In the past two years, I’ve been participating in on-call rotations as a Site Reliability Engineer at Vinted. Here are some of the practical lessons I’ve learned about the process.

Prepare Your Tools

My first on-call felt too quiet. I wasn’t getting any alerts or requests. This was because my phone automatically went into “do not disturb” mode.

Before going on-call, enable notifications on your phone and remove the automatic “do not disturb” rules. Make sure you are always logged in to main services like GitHub, Slack, and monitoring tools. You don’t want to type your password and wait for 2FA provider notification during an incident. Test your mobile hotspot connection and always keep your laptop and charger nearby.
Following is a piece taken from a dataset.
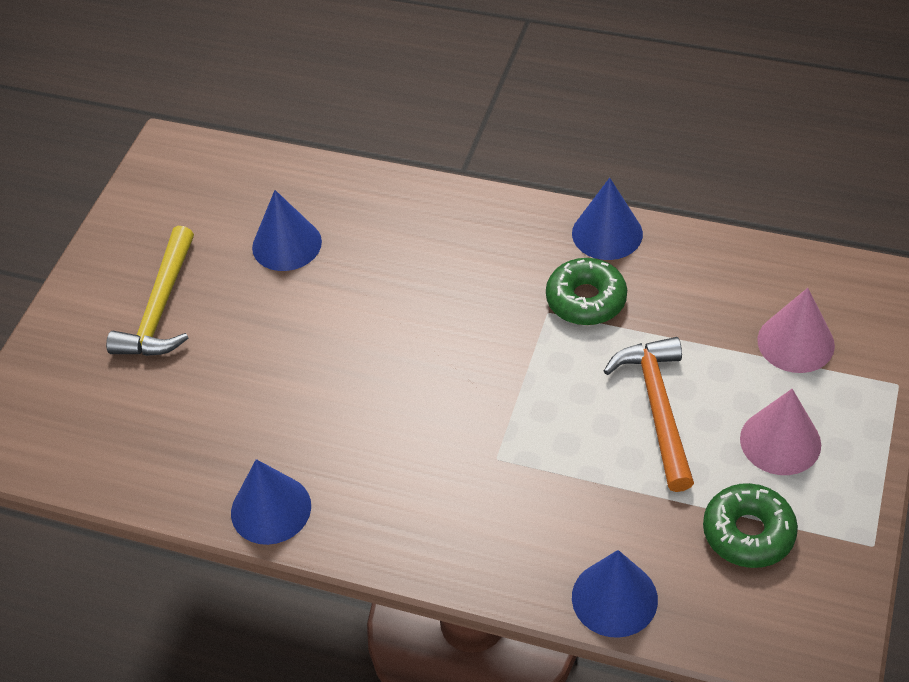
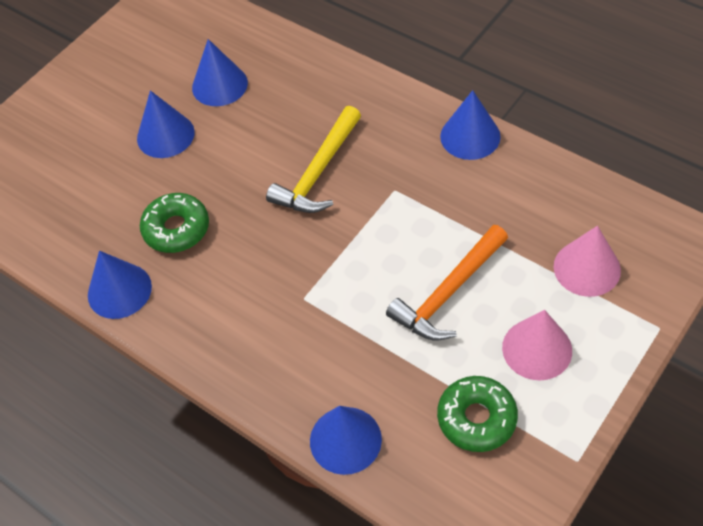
camera: 20 degrees right, 5 degrees up
(160, 308) = (108, 112): yellow hammer -> yellow hammer (318, 172)
(246, 317) = (165, 135): none -> blue cone
(586, 300) = (429, 187): green donut -> green donut (176, 229)
(658, 408) = (448, 293): orange hammer -> orange hammer turned 150 degrees counterclockwise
Having the tools required for the job seems like an obvious thing to do, but during on-call it’s even more important.

Improve Monitoring

If you see that some alert wakes you up from your sleep and it can wait, make sure to fix it, so it’s sent during business hours. Even better, downgrade the alert severity and reduce the total number of total alerts sent.
For me, the best pull request is with more lines of code deleted than added. The same logic applies to alerting. Only by going on call will you learn which alerts are relevant and actionable.
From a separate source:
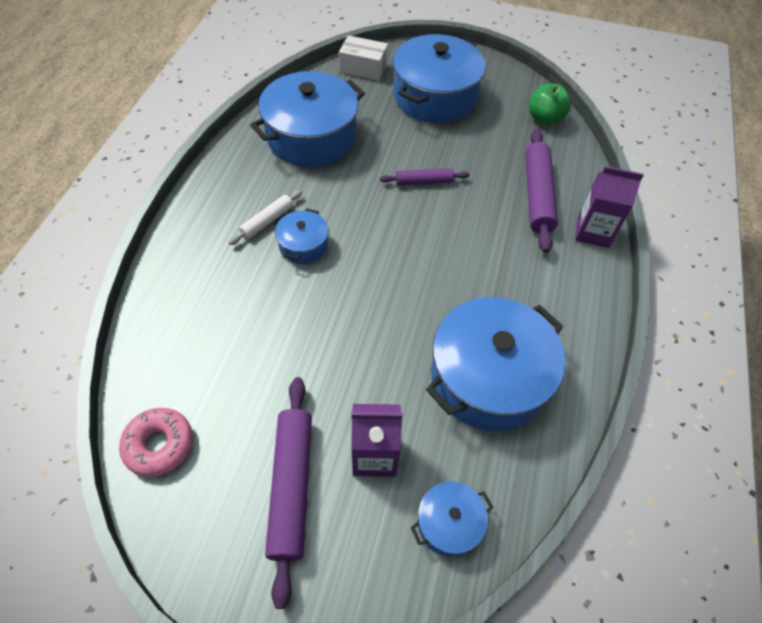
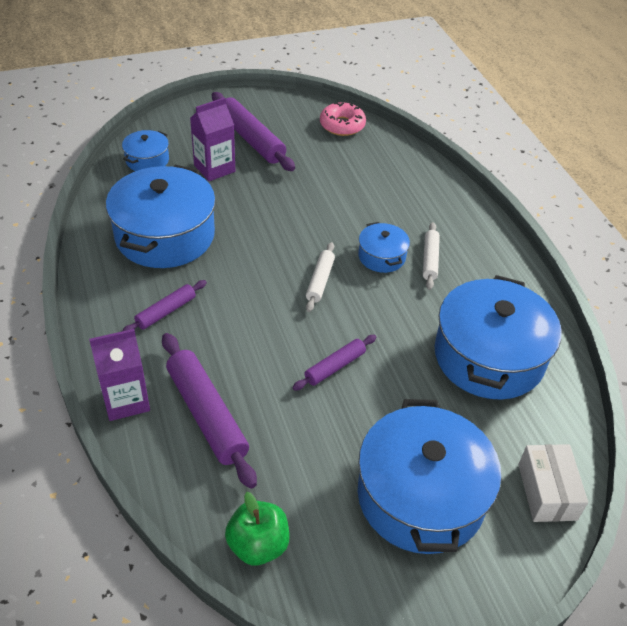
camera: 145 degrees right, 10 degrees down
(363, 68) = (547, 491): white box -> white box turned 75 degrees counterclockwise
(377, 250) = (320, 281): none -> white rolling pin
(528, 289) = (166, 311): none -> purple rolling pin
Another important thing in monitoring is runbooks. If you get an alert and have no idea how to act on it, check if there’s a runbook for it. If not, create one after you find the solution to the problem.

Improve Infrastructure

Don’t limit yourself to monitoring, improve other parts of the infrastructure too! It’s good practice to patch things and automate them right away. It may be an alert about a server running out of storage or some other failing task.
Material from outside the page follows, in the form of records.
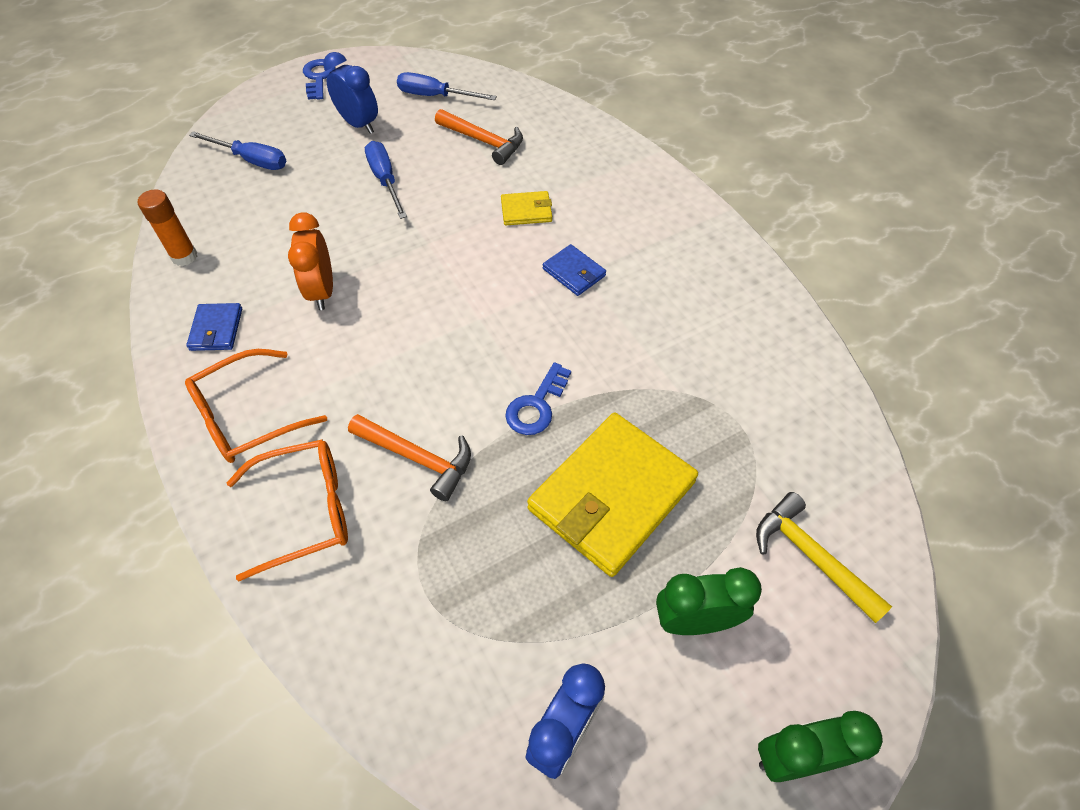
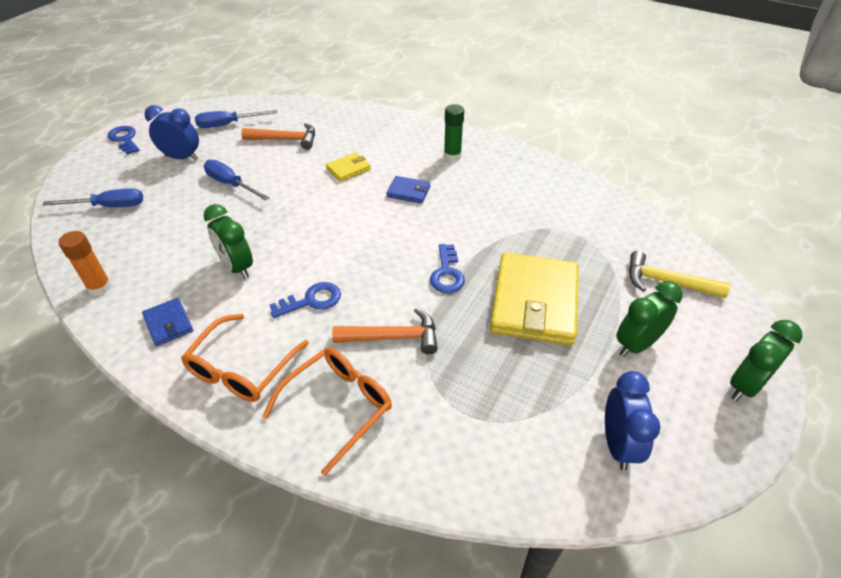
camera: 30 degrees left, 10 degrees down
(322, 291) = (237, 267): orange clock -> green clock
(367, 369) = (311, 300): none -> blue key
(667, 242) = (452, 156): none -> green glue stick

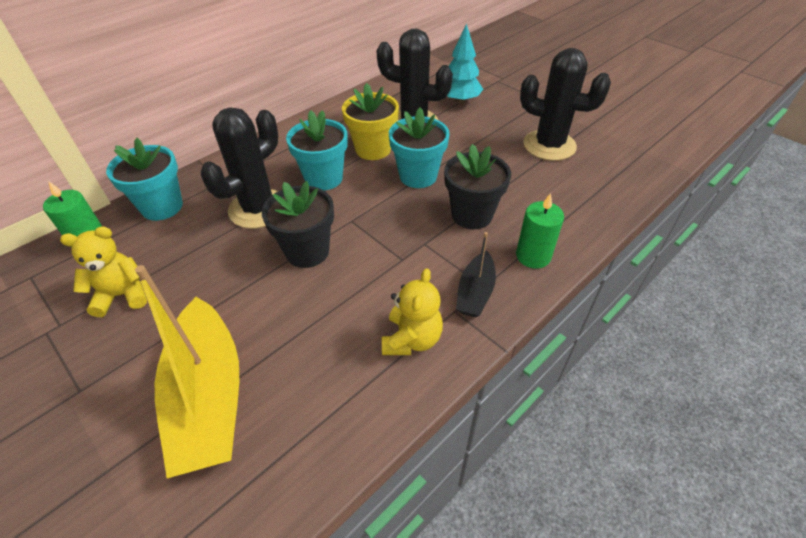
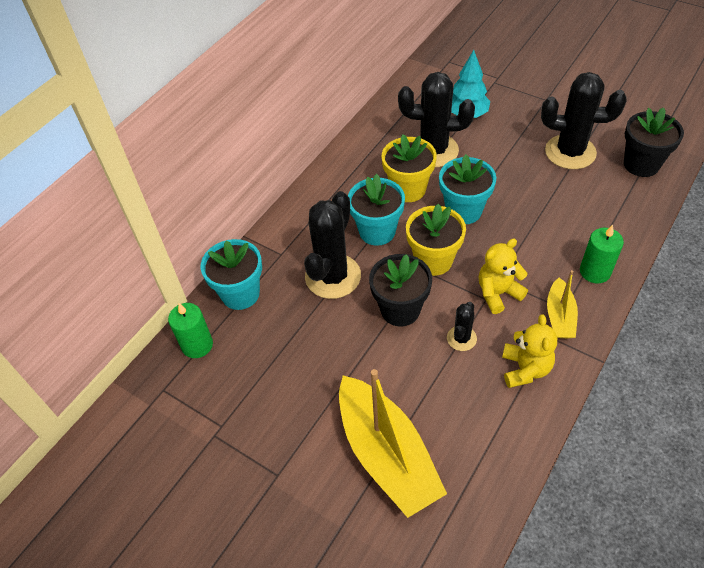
camera: 10 degrees left, 5 degrees up
(122, 295) = (259, 387): yellow teddy bear -> yellow teddy bear (498, 293)
(356, 292) = (461, 338): none -> black cactus
(365, 213) = (433, 260): none -> yellow flower pot
(472, 215) = (528, 242): black flower pot -> black flower pot (641, 164)
(475, 292) = (560, 316): black boat -> yellow boat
If you see that some service is crashing on a virtual machine, try to find the root cause. Did it start processing more data than before? Increase vCPUs.

Have you found a server with some old configuration option that causes it to crash? Reconfigure it right now instead of adding the task to the backlog.

For example, a server running Docker could alert that it’s running out of storage. Instead of running a prune command, create a cron job that does it for you on all instances of Docker. Even better, adjust the Docker configuration so it doesn’t leave dangling images and containers.

By constantly improving infrastructure, you’ll make it better and learn new things.

Write Post-Mortems

Write good and actionable post-mortems. They are intended to investigate what happened and what steps must be taken to ensure that it does not happen again.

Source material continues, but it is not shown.